Maneras

Editorial / Venezuela RED Informativa

Roma no cayó en un día. Roma se fue desmoronando a lo largo de varios siglos, hasta que finalmente se extinguió su poder.

España, Inglaterra y la misma URSS se fueron apagando lentamente por el peso de sus errores, hasta que quedaron solo para los libros de historia.

Norteamérica ahora entra en su fase de “inicio del fin”. Agotada por la trifulca electoral, se ha descocido hasta en sus forros. Su sistema político ha quedado expuesto, sin credibilidad y al mejor postor como en la Roma Imperial, que le dio por “vender” el puesto de Emperador a quien ofreciera más oro.

El aparato de comunicaciones que fue capaz de desdibujar y tapar con un dedo el mayor fraude electoral perpetrado en Occidente, quedó para rematar y pasar la factura con intereses a Donald Trump. A quien solo señala de chiflado y desquiciado. Y hasta no verle los huesos, no va a parar. Tienen demasiadas cuentas que saldar con el próximo expresidente de la Unión Americana.

Igual el sistema político norteamericano hará control de daños. Los próximos años serán de “convivencia” con las fuerzas más oscuras del planeta Tierra, y la fiesta tiene que continuar…

Donald J. Trump es casi una sombra. Un “extraño” recuerdo. Un folklorismo del cual tanto los demócratas del siglo XXI como los republicanos tratarán de olvidar. Una vez que sea suficientemente despedazado.

El Complejo Comunicacional que lo retó, ganó la partida.
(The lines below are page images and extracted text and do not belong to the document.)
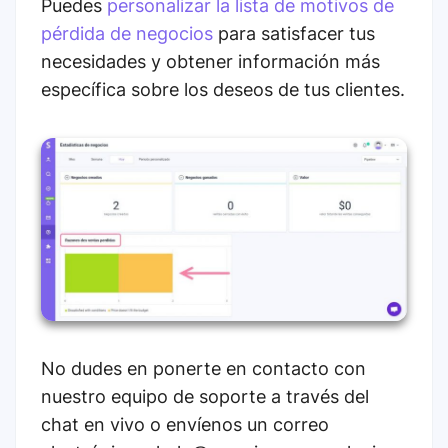
Puedes
personalizar la lista de motivos de
pérdida de negocios
para satisfacer tus
necesidades y obtener información más
específica sobre los deseos de tus clientes.
No dudes en ponerte en contacto con
nuestro equipo de soporte a través del
chat en vivo o envíenos un correo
Carlos Slim puede ya brindar con George Soros por el total éxito de su operación.

Con Trump se encoge el sueño americano. Desaparece el “America First” y se esfuma la producción doméstica de bienes y servicios “bien”, a “tiempo” y con “calidad”.

Solo quedan a flote las descomunales inversiones de capitales norteamericanos y europeos, que se enroscan alrededor de los factores de producción de la China del Partido Comunista de los Trabajadores.

Con toda seguridad la “Era Obama” será recordada como un tiempo de gloria, para lo que ocurrirá en la “Era Harris/Biden” que finalmente se inicia el 20 de enero.

No solo la Resistencia venezolana se pondrá luto ese día. También la América apática e inconsciente pagará de malas MANERAS con desempleo, caída de la producción interna y un elevadísimo pago por el costo de la energía, su indiferencia criminal y cómplice por este desastre a la venezolana.